1. Write up a data management plan for your current project.
By now you all know that data management plans (DMPs) are required by many funding agencies. This does not, however, restrict good planning to future projects. Pick a current research project, and based on your current knowledge of the project, write up a data management plan. I know, I know – the project has already started; what’s the point? The value of this exercise is four fold:
- You will be forced to think carefully about the data you are producing (or already produced), relationships between those data, and how best to document and preserve those datasets.
- You can do some mid-course correction of bad organization habits, poor metadata documentation, or insufficient security and backup plans.
- You can make decisions about preserving your data for the long term, including selecting a repository and beginning the process of metadata creation.
- You will write a better DMP in the future.
I wrote about retroactive data management back in 2011 in a post called Data Hangover Part 2: Going Retro. Looking for DMP inspiration? Read this more recent post: Good DMP Examples + Going Beyond Two Pages.
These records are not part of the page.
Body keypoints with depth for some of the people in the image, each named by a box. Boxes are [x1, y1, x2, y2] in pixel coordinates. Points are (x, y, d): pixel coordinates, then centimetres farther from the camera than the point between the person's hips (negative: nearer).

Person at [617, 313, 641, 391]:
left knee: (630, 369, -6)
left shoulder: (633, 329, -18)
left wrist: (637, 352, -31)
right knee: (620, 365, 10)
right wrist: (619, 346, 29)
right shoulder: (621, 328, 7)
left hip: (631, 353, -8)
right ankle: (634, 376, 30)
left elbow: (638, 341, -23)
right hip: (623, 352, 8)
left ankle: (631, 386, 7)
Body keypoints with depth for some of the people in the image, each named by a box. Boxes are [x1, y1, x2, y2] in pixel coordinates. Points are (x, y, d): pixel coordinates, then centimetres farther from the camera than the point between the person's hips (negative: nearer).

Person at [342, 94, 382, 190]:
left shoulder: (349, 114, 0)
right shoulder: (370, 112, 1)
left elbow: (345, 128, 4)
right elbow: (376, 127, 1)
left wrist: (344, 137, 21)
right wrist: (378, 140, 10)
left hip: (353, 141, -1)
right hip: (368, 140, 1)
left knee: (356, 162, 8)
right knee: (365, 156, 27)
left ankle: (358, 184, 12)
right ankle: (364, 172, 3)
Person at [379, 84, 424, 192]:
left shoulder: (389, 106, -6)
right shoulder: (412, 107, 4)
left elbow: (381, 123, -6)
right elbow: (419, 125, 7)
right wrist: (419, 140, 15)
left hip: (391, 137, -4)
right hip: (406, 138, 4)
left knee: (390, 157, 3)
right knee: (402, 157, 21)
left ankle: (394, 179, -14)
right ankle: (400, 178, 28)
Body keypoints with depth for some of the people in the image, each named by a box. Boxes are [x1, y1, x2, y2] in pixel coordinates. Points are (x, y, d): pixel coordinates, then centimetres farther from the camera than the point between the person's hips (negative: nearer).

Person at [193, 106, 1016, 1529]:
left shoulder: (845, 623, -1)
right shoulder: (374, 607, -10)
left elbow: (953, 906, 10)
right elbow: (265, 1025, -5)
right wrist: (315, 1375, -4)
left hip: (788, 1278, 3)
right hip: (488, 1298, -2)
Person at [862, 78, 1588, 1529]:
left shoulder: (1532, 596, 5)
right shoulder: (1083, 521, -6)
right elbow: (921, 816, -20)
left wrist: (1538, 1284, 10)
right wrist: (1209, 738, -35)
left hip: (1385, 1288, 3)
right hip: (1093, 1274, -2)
2. Get better at metadata.
Metadata is hard. The concept is easy enough to understand (the overused “data about your data” phrase comes to mind), but the actual process of creating good metadata is a challenge for even the most savvy data steward. No one expects you to be a master metadata creator, but you should know how to put together some machine-readable, standardized metadata for your datasets. If you are clueless on where to start, talk to a local librarian. You can also check with repositories you might want to use later to archive your data – they often have guidelines about what metadata you need to generate. Ease your way in to the wide world of metadata with some free software tools: check out DataUp (for tabular/Excel data), Morpho (ecological data), or Tkme (geospatial data).
I also have a few blog posts about metadata: peruse this list.
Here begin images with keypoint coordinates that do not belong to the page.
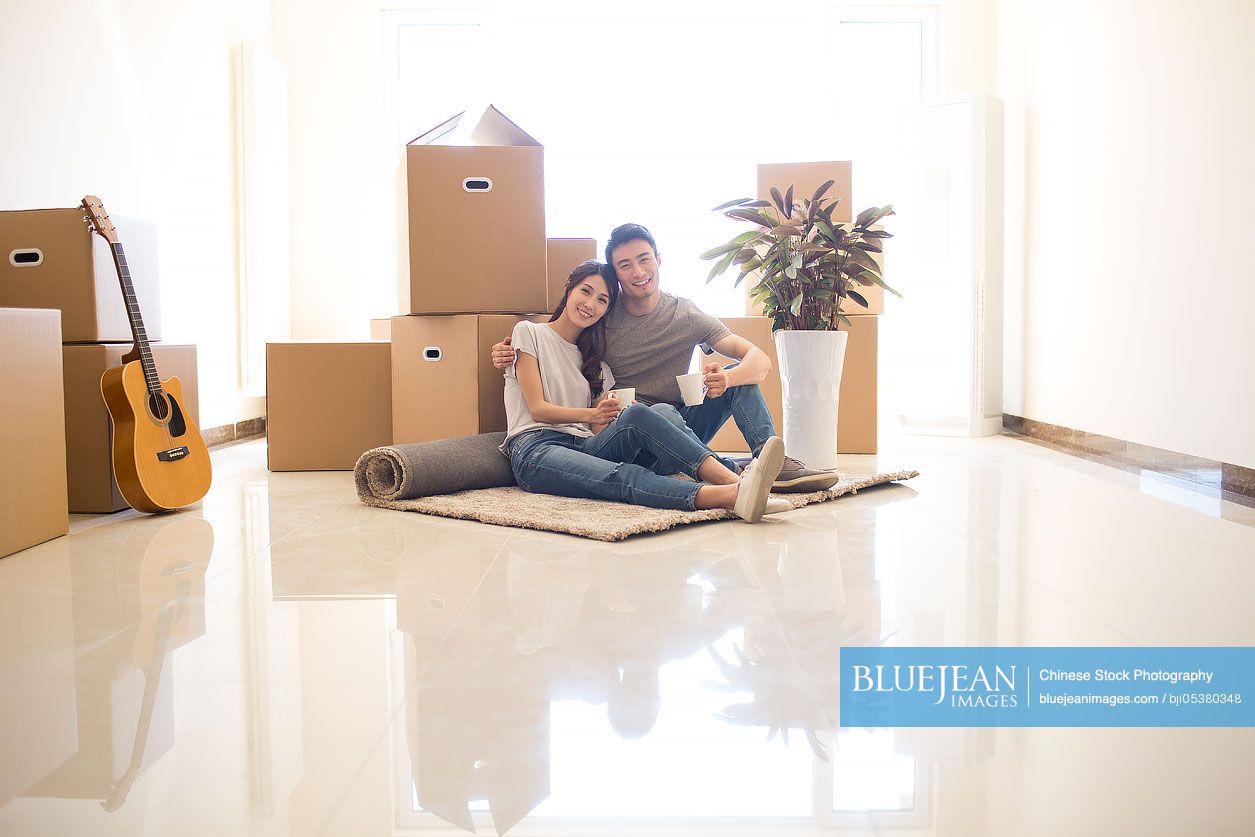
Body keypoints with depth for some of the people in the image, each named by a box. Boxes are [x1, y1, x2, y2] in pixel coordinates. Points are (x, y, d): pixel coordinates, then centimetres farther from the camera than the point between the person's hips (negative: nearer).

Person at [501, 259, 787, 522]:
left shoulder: (594, 360, 26)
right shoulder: (529, 332, 12)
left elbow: (599, 430, 11)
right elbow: (538, 408, 0)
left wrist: (608, 414, -13)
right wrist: (590, 415, -14)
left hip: (584, 446, 5)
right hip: (534, 449, -4)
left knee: (635, 415, -29)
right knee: (622, 476, -35)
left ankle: (736, 480, -50)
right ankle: (732, 495, -61)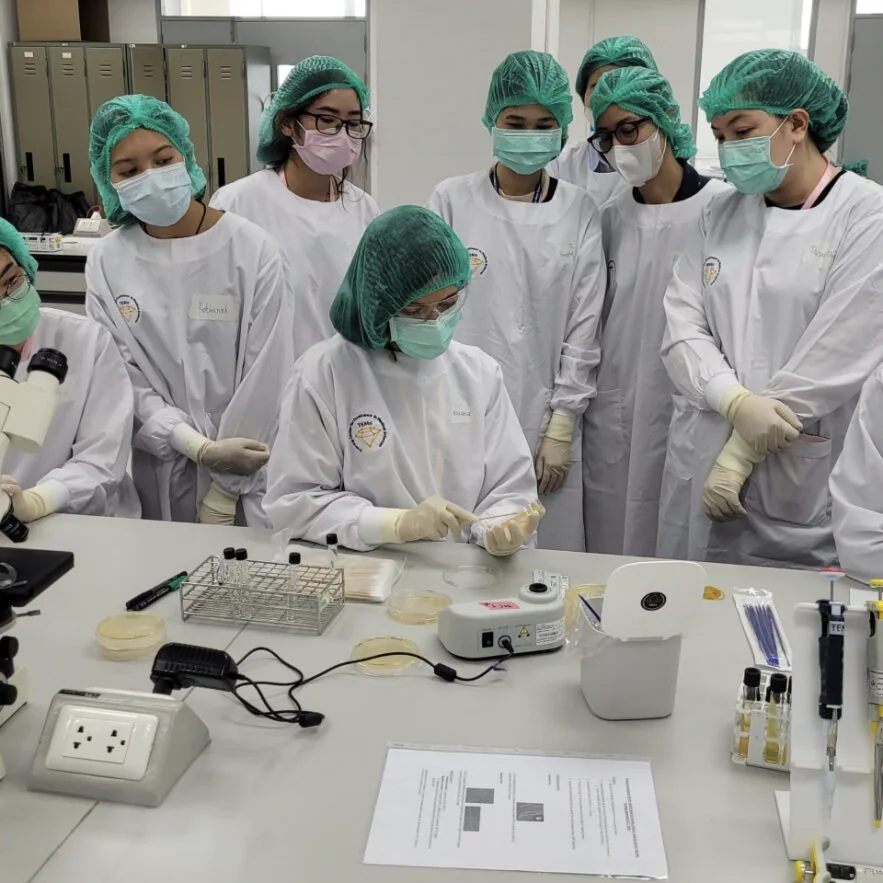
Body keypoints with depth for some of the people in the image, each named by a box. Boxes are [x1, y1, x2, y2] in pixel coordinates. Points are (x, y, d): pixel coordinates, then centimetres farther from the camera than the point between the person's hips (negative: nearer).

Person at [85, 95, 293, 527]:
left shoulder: (251, 250, -10)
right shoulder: (106, 262, -2)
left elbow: (264, 376, -10)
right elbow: (122, 377, -5)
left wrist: (224, 491, -10)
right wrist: (201, 447, -18)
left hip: (244, 473, -2)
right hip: (155, 472, 2)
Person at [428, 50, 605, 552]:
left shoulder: (579, 212, 3)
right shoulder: (452, 201, 0)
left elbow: (584, 327, 2)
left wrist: (561, 426, -1)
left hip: (544, 421, 1)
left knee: (548, 552, 4)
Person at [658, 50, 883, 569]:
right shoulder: (720, 215, 9)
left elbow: (838, 358, -14)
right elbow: (683, 325, 0)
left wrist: (742, 451, -12)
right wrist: (736, 402, -18)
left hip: (804, 487, -4)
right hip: (699, 468, 5)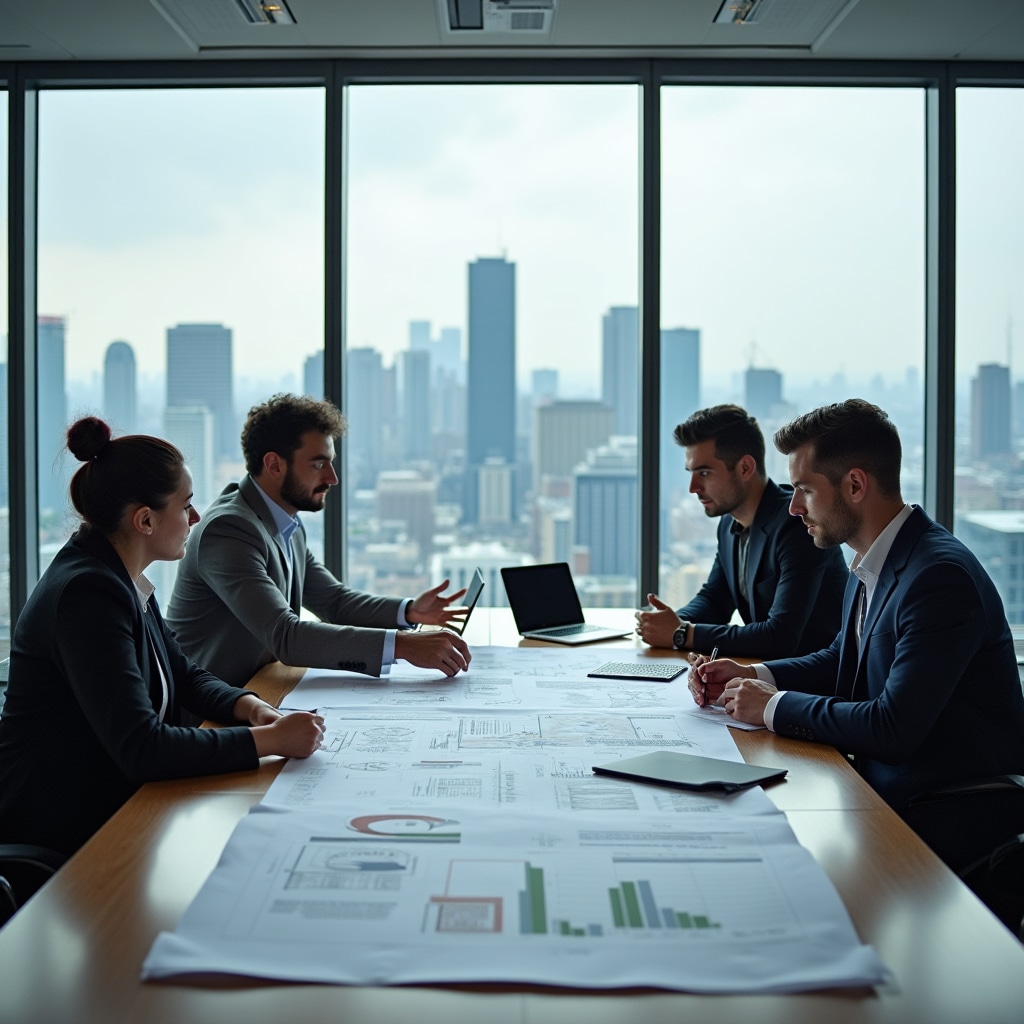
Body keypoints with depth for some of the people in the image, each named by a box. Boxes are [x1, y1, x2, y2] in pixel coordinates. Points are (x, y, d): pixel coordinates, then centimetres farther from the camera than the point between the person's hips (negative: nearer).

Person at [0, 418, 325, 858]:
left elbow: (185, 675, 16)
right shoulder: (88, 595, -24)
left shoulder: (122, 580, 7)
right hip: (62, 830, -9)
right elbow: (141, 748, -30)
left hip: (113, 796, 9)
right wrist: (269, 740, -25)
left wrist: (249, 706, -4)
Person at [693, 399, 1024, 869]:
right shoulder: (870, 567, 6)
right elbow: (841, 660, 23)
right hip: (889, 789, 8)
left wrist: (775, 707, -15)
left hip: (956, 820, -8)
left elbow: (894, 727, -27)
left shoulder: (940, 576, -23)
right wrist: (755, 676, 5)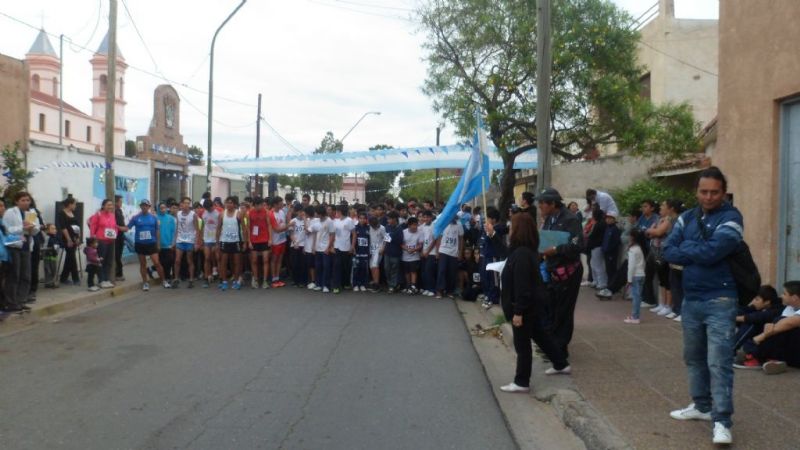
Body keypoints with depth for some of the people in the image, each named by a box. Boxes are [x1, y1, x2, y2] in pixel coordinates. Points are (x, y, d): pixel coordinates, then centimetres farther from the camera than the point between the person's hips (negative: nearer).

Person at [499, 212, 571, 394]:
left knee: (522, 344, 1)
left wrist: (518, 311, -24)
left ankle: (522, 382, 12)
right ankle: (561, 364, 40)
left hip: (526, 306, -10)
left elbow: (522, 286, -27)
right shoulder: (528, 250, 6)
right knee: (540, 334, 25)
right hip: (534, 303, 10)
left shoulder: (521, 254, -26)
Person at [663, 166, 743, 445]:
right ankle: (702, 406, 31)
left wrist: (686, 247, -5)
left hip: (719, 301, -6)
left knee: (719, 363, -7)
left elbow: (712, 251, -23)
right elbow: (667, 253, 0)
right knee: (694, 357, 17)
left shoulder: (731, 218, -9)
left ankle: (722, 421, -1)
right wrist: (700, 253, -12)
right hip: (690, 300, 7)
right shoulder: (687, 218, 9)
3. Provide open access to one of your published articles.
I wrote about making all of your work Open Access a few months back. It’s not hard, but it does take a little bit of time to figure out how best to proceed based on where the article was published and what repositories are available for you. This year, pledge to get one of your articles out there as an “OA Green” publication by following my recommendations at the post above.
4. Make one dataset publicly available.
You know you have it: some sad, orphaned dataset from grad school or a postdoc that never really got its day in the sunshine. Instead of letting it drift into obsolescence, make it publicly available. Let’s be honest – you weren’t going to publish with those data. No matter how big or small the dataset, generate some metadata (if you haven’t already) and push the data out to the community using a repository. Don’t know of a repository? Use the DataUp tool, hosted at here at CDL. All of the data deposited into ONEShare via DataUp are publicly available. Bonus: DataUp also helps you create metadata and get a persistent identifier so others can cite your data.
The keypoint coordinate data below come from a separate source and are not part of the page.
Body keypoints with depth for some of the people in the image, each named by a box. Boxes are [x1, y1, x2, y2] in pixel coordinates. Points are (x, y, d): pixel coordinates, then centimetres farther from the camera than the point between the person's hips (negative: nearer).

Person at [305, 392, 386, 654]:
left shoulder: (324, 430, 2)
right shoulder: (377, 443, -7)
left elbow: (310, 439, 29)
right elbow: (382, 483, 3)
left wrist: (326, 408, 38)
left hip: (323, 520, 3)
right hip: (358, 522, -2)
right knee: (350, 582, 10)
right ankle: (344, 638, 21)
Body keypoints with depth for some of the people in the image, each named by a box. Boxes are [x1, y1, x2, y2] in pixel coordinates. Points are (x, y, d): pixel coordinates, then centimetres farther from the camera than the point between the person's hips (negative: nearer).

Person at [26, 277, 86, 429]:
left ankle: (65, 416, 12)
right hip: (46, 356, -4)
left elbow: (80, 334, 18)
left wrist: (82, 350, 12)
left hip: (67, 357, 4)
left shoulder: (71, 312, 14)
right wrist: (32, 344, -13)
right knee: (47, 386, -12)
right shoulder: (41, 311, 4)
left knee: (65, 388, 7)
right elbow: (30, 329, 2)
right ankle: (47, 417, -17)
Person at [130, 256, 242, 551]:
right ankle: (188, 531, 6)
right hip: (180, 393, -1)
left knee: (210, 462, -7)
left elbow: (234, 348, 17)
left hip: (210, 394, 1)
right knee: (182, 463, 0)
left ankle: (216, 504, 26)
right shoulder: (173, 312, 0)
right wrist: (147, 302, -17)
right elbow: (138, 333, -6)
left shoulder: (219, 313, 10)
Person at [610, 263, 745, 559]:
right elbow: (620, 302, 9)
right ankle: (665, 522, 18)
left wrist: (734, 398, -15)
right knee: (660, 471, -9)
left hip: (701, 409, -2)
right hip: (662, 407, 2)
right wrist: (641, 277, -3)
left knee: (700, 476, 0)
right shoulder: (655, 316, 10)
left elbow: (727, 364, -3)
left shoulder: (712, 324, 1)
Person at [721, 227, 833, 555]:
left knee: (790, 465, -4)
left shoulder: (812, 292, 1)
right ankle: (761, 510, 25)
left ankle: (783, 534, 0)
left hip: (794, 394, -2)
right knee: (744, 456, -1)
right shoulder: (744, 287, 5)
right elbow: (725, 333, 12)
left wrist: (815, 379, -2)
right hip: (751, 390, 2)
5. Promote good data stewardship in your lab, department, or institution.
Share this blog post with your lab mates, students, or advisor. Suggest a brown bag discussion of open access for your department. Meet with one of your librarians to talk about options for archiving your data. Have a DMP writing session one afternoon with some colleagues. The culture change towards good data stewardship is underway; it’s just a matter of when you decide to join.